With the clock ticking down to a May 1 strike deadline and no contract negotiations scheduled with the Writers Guild of America, Hollywood producers are striking back.
In a war of words that has come to characterize this phase of the crucial labor dispute, producers are repeatedly painting in the most dire and apocalyptic terms both the effects of the guild’s proposal on the studios and producers and the effects of a prolonged strike on the Southern California economy.
A strike by the Writers Guild followed this summer by a Screen Actors Guild strike would be “devastating” to the local economy, DreamWorks SKG principal Jeffrey Katzenberg declared, citing a potential $2 billion-per-month overall negative economic impact.
In a producers’ alliance press briefing last week, Mr. Katzenberg repeatedly characterized the Writers Guild’s current contract proposal as one that would “put us out of business. You just don’t agree to something that would put you out of business, do you? I don’t think so.”
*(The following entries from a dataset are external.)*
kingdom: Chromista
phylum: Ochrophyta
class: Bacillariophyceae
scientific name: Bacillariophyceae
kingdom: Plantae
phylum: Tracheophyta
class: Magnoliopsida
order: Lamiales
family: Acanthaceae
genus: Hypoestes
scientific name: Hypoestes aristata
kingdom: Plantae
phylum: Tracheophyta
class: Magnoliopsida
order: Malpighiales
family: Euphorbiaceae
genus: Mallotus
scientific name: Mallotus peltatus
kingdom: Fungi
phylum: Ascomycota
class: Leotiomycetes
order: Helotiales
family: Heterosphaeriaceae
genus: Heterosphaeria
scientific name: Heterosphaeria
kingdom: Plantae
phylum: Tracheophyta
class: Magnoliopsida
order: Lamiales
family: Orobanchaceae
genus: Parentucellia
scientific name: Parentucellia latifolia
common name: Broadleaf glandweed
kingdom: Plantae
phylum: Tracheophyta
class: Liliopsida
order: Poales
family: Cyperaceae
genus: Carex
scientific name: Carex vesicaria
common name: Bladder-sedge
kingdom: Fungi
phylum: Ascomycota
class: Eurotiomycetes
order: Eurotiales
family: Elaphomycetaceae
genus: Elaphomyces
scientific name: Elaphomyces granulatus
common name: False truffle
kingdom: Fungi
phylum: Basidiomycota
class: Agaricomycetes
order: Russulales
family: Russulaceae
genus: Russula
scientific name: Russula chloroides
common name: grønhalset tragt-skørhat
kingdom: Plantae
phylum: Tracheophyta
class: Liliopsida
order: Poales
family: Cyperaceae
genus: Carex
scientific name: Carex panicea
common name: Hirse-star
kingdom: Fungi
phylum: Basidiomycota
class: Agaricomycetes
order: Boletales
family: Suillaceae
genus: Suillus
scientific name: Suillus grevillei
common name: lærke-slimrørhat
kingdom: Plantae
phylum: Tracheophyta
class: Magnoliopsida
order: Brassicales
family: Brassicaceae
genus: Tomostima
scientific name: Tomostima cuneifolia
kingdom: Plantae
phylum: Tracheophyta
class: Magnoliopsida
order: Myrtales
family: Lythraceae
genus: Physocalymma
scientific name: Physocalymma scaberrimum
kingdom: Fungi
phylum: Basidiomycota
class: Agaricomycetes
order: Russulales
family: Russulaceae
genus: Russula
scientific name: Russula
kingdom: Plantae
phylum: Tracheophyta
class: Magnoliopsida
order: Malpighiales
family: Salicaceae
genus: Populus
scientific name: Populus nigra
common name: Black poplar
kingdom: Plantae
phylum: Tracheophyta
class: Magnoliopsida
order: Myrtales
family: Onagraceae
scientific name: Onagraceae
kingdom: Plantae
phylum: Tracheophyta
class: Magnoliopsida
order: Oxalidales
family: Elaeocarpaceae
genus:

Other participants in the briefing by the Alliance of Motion Picture and Television Producers (AMPTP), held at ABC’s offices in Burbank, were Walt Disney Co. President and Chief Operating Officer Robert Iger, Warner Bros. Chairman and CEO Barry Meyer and Nicholas Counter, president of the AMPTP.
A strike just as the networks are poised to set their fall programming schedules would be a disaster for the writers themselves, Mr. Iger said, because network programmers would be forced to order the kinds of nonscripted series that are not covered by WGA contract.
Much of the press briefing, however, was given over to an arcane give-and-take with reporters trying to parse the numbers the AMPTP offered, both in the producers’ characterization of the elements and impact of the WGA’s proposal and in the AMPTP’s own offer (see chart).
Not surprisingly, a WGA spokesperson disagreed both with Mr. Katzenberg’s characterization of the writers’ proposal and with the AMPTP chart that purported to describe it.
“The industry has been `destroyed’ [by the WGA] to the extent that America Online is willing to pay billions [to get into it],” scoffed Cheryl Rhoden, assistant executive director of the Writers Guild of America West. “I guess we’ve been pretty effective.”
Ms. Rhoden took issue with the AMPTP’s math as well, saying that the percentage increases the producers attributed to the guild’s proposal (19.0 percent) and to their own proposal (9.7 percent) were wrong. In her version, the percentages are 8 percent to 9 percent for the WGA’s proposal and 4 percent to 5 percent for the producers’ proposal.
The math is in dispute on such other key proposals as the producers’ so-called “double burst” residuals proposition, which would give them the right to air certain programs a second time within 14 days of their original network airdate while paying 25 percent of the first network-run residual. This possible change in residual payments for new vs. old series was characterized by the producers as an experiment and potentially a new revenue stream for the writers because it might encourage network programmers to fill time slots with more scripted programming rather than resorting to unscripted reality shows. The writers themselves contended that “double burst” marks a 75 percent rollback for affected residuals.
Both sides, though, repeatedly stressed that they wanted to avoid a strike. “Let’s hope all this math becomes moot,” Ms. Rhoden said.
Said Mr. Katzenberg: “We want to make a deal. We are committed to making a deal.”